*INSTRUCTION:*
Search the entries for the word "potrebbero" and return every line where it is found.

(Extracted page text data)
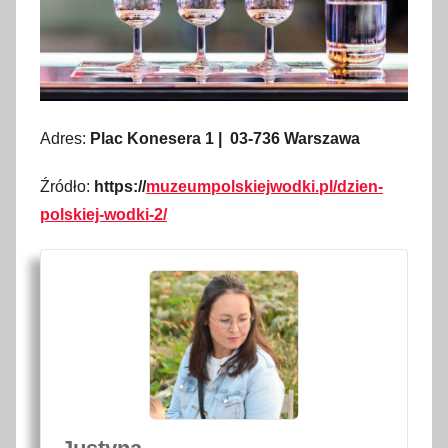
Adres:
Plac Konesera 1 | 03-736 Warszawa
Źródło:
https://
muzeumpolskiejwodki.pl/dzien-
polskiej-wodki-2/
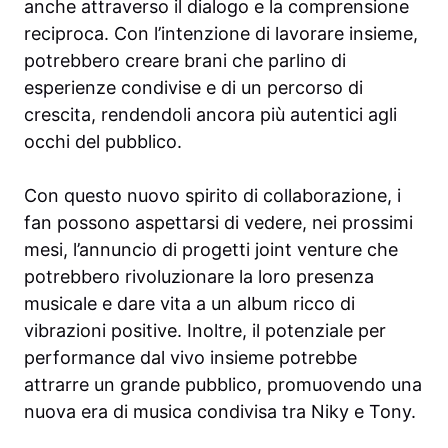
anche attraverso il dialogo e la comprensione
reciproca. Con l’intenzione di lavorare insieme,
potrebbero creare brani che parlino di
esperienze condivise e di un percorso di
crescita, rendendoli ancora più autentici agli
occhi del pubblico.
Con questo nuovo spirito di collaborazione, i
fan possono aspettarsi di vedere, nei prossimi
mesi, l’annuncio di progetti joint venture che
potrebbero rivoluzionare la loro presenza
musicale e dare vita a un album ricco di
vibrazioni positive. Inoltre, il potenziale per
performance dal vivo insieme potrebbe
attrarre un grande pubblico, promuovendo una
nuova era di musica condivisa tra Niky e Tony.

*REPLY:*
potrebbero creare brani che parlino di
potrebbero rivoluzionare la loro presenza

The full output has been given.